As we approach the middle of summer here in Pennsylvania, my tying (and I'd assume quite a few fellow Pennsylvanians' tying as well) starts to shift, gradually at first, but more rapidly as Labor Day approaches, from dry flies and bass bugs to egg patterns, nymphs, and streamers in anticipation of steelhead fishing in the fall. This transition is a chance to look back on the winter, spring, and early summer fishing season and recall any particularly killing patterns to keep in mind when replenishing fly boxes during long winter evenings. Sometimes it's a classic pattern that I've just started to really use that year, other times its a niche pattern that fills it's specific need perfectly, and other times it's some homemade creation. Any which way, it's a pattern or two that made a name for themselves over the season, that you want to have backups of when next spring rolls around.
For me, spring 2012 was mostly a missed opportunity of a season. With a long 8 hour class every Saturday, from January until May, my weekend fishing was effectively non-existent for the entire spring season. Even when I got out during the week, it was limited to just an hour or two after work, before it got dark. That said, 2012, more than most seasons, has seen a higher proportion of warmwater fishing than trout, simply because when I finally got to hit the water, not only did I have a new 8wt to try out, but also, warmwater fishing was just getting into prime time.

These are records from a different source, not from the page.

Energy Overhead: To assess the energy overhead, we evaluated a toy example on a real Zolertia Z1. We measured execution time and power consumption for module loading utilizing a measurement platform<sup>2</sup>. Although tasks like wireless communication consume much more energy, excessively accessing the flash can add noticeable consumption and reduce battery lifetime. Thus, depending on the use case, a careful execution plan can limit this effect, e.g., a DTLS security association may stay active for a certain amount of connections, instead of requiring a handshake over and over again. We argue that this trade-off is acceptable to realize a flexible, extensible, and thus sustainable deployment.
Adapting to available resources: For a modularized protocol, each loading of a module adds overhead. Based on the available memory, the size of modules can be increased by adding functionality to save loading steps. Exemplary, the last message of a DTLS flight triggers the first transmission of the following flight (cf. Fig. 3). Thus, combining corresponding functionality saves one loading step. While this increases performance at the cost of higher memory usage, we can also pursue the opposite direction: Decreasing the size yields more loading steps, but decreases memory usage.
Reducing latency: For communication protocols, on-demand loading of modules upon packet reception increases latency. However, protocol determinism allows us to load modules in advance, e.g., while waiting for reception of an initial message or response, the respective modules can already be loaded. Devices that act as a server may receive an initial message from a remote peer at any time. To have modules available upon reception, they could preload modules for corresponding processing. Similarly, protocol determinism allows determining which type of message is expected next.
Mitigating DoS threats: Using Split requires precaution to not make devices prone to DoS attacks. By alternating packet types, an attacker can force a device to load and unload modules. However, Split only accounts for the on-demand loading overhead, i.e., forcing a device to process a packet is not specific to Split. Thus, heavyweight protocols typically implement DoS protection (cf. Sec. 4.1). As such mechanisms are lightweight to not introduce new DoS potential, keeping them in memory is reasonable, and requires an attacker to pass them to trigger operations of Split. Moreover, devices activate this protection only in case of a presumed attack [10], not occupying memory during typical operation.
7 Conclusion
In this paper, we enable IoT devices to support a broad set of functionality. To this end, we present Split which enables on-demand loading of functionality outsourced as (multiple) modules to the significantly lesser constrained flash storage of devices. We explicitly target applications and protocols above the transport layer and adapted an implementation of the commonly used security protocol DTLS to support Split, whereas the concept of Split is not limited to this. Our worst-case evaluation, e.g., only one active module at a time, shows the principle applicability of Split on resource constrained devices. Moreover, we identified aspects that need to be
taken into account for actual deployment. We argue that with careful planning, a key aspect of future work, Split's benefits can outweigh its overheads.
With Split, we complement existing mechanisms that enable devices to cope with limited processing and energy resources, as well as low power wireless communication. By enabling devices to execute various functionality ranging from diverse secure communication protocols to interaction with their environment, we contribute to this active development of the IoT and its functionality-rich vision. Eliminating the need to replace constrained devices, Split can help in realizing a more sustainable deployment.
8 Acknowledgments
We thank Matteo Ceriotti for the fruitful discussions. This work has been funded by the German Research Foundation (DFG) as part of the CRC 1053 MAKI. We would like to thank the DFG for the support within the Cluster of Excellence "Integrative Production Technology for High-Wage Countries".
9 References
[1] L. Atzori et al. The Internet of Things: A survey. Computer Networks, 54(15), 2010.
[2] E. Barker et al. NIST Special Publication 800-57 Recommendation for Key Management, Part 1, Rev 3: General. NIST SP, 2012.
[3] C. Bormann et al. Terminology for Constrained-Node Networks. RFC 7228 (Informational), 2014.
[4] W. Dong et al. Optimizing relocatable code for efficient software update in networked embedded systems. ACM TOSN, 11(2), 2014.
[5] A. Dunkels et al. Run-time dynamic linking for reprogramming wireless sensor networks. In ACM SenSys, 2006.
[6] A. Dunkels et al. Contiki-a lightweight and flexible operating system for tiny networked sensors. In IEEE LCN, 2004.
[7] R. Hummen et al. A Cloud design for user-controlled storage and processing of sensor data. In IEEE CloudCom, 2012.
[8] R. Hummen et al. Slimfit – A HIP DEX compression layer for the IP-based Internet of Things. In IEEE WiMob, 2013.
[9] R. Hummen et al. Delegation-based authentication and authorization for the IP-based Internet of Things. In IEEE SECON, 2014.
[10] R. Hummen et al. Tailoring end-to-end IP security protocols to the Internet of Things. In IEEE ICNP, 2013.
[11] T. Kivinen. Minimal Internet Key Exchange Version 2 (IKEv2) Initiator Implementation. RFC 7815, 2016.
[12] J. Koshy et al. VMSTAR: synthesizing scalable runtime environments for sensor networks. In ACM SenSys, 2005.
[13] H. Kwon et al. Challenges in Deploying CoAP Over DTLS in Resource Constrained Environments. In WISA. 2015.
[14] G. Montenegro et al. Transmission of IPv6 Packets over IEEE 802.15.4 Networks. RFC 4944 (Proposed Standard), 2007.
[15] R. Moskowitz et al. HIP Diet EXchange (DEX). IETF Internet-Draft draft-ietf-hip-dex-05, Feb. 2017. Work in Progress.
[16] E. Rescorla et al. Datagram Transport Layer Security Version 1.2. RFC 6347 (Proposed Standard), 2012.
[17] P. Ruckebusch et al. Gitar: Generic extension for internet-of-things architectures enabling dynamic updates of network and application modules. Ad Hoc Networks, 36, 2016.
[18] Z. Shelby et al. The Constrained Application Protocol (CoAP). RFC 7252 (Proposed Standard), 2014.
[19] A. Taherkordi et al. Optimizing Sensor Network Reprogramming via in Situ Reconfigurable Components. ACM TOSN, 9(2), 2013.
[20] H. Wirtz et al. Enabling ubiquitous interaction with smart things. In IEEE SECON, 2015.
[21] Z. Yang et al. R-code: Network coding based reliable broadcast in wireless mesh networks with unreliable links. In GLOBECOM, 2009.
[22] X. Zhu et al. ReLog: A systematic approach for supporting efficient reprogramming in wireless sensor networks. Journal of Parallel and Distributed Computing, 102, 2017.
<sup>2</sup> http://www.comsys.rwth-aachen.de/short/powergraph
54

So my fishing saw much more tossing streamers to bass and pike than drifting dries and emergers to cagey trout. Because of this, I tied far more #4 and up streamers than any other type of fly this year. While several produced fish, the clear standout has been Doug McKnight's Home Invader. Striking a perfect balance between impressionism and realism, the Home Invader is liable to take any species that eats fish. Of course, like any good fly tyer, I've made a few minor tweaks from the official patter that, in my opinion, make it even more effective in my fishing. So, without further ado: the Home Invader...
1. Start off with a long shank streamer hook in your chosen size. While I suppose you could tie it in any size, this is one of those flies where the nature of the materials will dictate proper proportions for the overall finished product. That being said, for the materials I've chosen, I'd recommend a large hook, somewhere from #4 up to #2/0. Also bear in mind that this is a patter that will ride point-up. With these two key characteristics in the pattern, I've chosen a #2 60-degree streamer hook, designed to ride point-up anyway, with the addition of weight, this hook will ensure that the fly rides properly every time.

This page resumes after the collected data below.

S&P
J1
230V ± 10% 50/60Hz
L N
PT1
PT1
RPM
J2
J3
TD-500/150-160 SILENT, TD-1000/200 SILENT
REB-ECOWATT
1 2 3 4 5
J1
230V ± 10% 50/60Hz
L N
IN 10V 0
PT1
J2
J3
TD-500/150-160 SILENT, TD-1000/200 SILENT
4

2. Tie in a zonker strip tail, upside-down compared to the usual. This is the biggest change I've made from the original pattern. The original calls for marabou, but to me, marabou is meant for drifted patterns, or swung streamers in slow currents, where the feather fibers can breathe, while the rest of the pattern is more suited to faster flows. Substituting rabbit fur in the form of a zonker strip adds some body without compromising on motion in the water. When dealing with warmwater fish, the hide strip may even add a bit of durability. In this fly, I used a 'magnum' zonker strip, for even more body.
3. Next add some flash. The specific type and amount isn't strictly limited, just keep in mind your general idea for the rest of the fly and adjust accordingly (If you're tying something big and bright for maximum visibility, load up on flash! If you're going for natural looking realism, laybe limit to just a few strands, if any.) In this tie, I used some UV polar chenille in silver flash color. I find the amount I used to be enough flash to set off a pattern without being so gaudy that it turns off fish in clear, calm conditions.

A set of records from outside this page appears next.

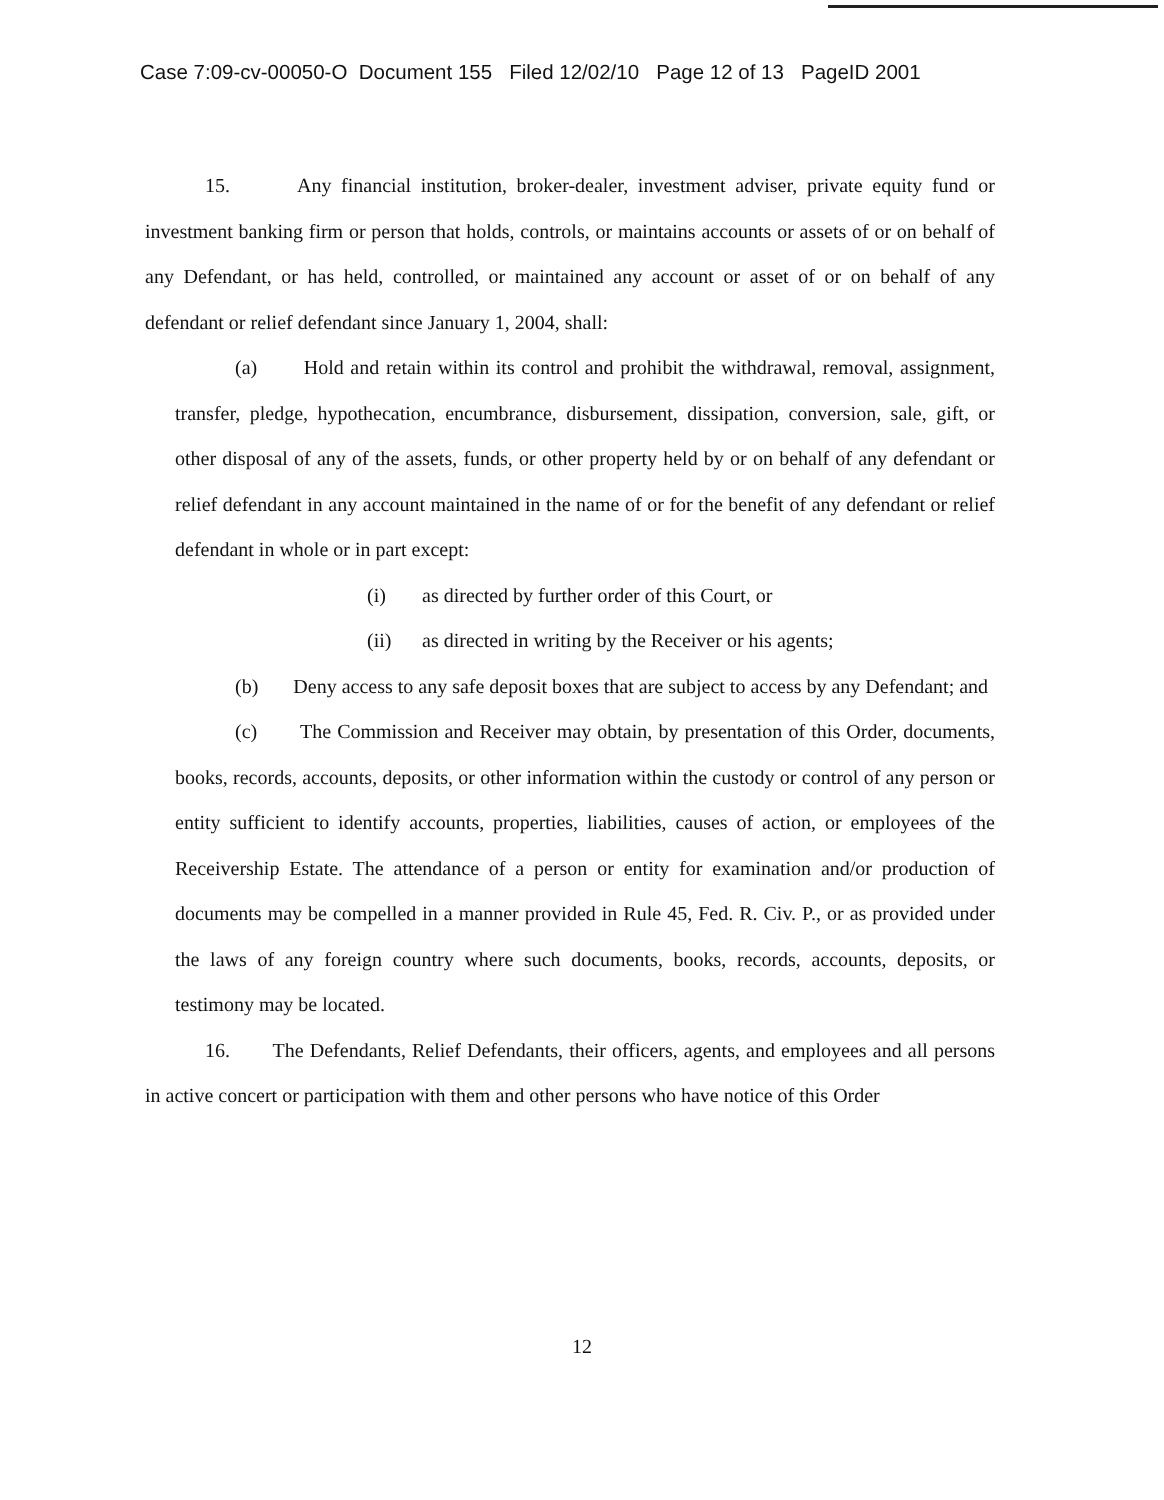Case 7:09-cv-00050-O Document 155 Filed 12/02/10 Page 12 of 13 PageID 2001
15. Any financial institution, broker-dealer, investment adviser, private equity fund or investment banking firm or person that holds, controls, or maintains accounts or assets of or on behalf of any Defendant, or has held, controlled, or maintained any account or asset of or on behalf of any defendant or relief defendant since January 1, 2004, shall:
(a) Hold and retain within its control and prohibit the withdrawal, removal, assignment, transfer, pledge, hypothecation, encumbrance, disbursement, dissipation, conversion, sale, gift, or other disposal of any of the assets, funds, or other property held by or on behalf of any defendant or relief defendant in any account maintained in the name of or for the benefit of any defendant or relief defendant in whole or in part except:
(i) as directed by further order of this Court, or
(ii) as directed in writing by the Receiver or his agents;
(b) Deny access to any safe deposit boxes that are subject to access by any Defendant; and
(c) The Commission and Receiver may obtain, by presentation of this Order, documents, books, records, accounts, deposits, or other information within the custody or control of any person or entity sufficient to identify accounts, properties, liabilities, causes of action, or employees of the Receivership Estate. The attendance of a person or entity for examination and/or production of documents may be compelled in a manner provided in Rule 45, Fed. R. Civ. P., or as provided under the laws of any foreign country where such documents, books, records, accounts, deposits, or testimony may be located.
16. The Defendants, Relief Defendants, their officers, agents, and employees and all persons in active concert or participation with them and other persons who have notice of this Order
12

4. If you do decide to use the polar chenille, definitely layer it. The fibers are long enough to handle it, and without it, the flash will be subtle/skimpy indeed. Cover the back half of the shank in 2 layers of flash. If it looks like too much now, understand that this fly is all about layers, and there will be plenty of material to shroud this, making a layered, translucent effect.
5. Once you're finished wrapping that flash, clip a small bunch of your fur of choice (silver fox shown, though any light, compressible, flowing fur will work...keep fiber length in mind based on hook size), strip out guard hairs, and clip the butt ends evenly to size. Then tie the clump in, on top of the hook, facing forward, extending over the hook eye. Once you have it tied in, sweep the hair back over the flash, spreading it around evenly over the top half of the pattern. After this, continue to tie in clumps of hair, but instead of keeping them on the top, distribute the hair around the shank, tie it in, then sweep it back uniformly around the entire body.
6. Once you tie in 3-5 clumps, you should have a body that looks kind of like this, with the front of the series of bunches up near the eye. You can put a few thread wraps over the front of the tie in point to sweep the hair back a bit too.
7. Invert the hook, either by inverting the vise or removing the hook and putting it back in the vise upside down. Add in a few hackles along each side of the top of the body, sort of like a tent or roof over the body, but with some space between the top edges. I've used two hackles on each side to make them more defined, though one feather per side would give a more translucent effect. Consider both solid hackle colors and patterned feathers like grizzly and badger. This is also a great time to use some interestingly colored dyed feathers.
8. Add a pair of hourglass eyes near the hook eye, making sure to super-glue them into place.
9. Using a dubbing loop, dub the head of the fly around the eyes, then whip finish and trim!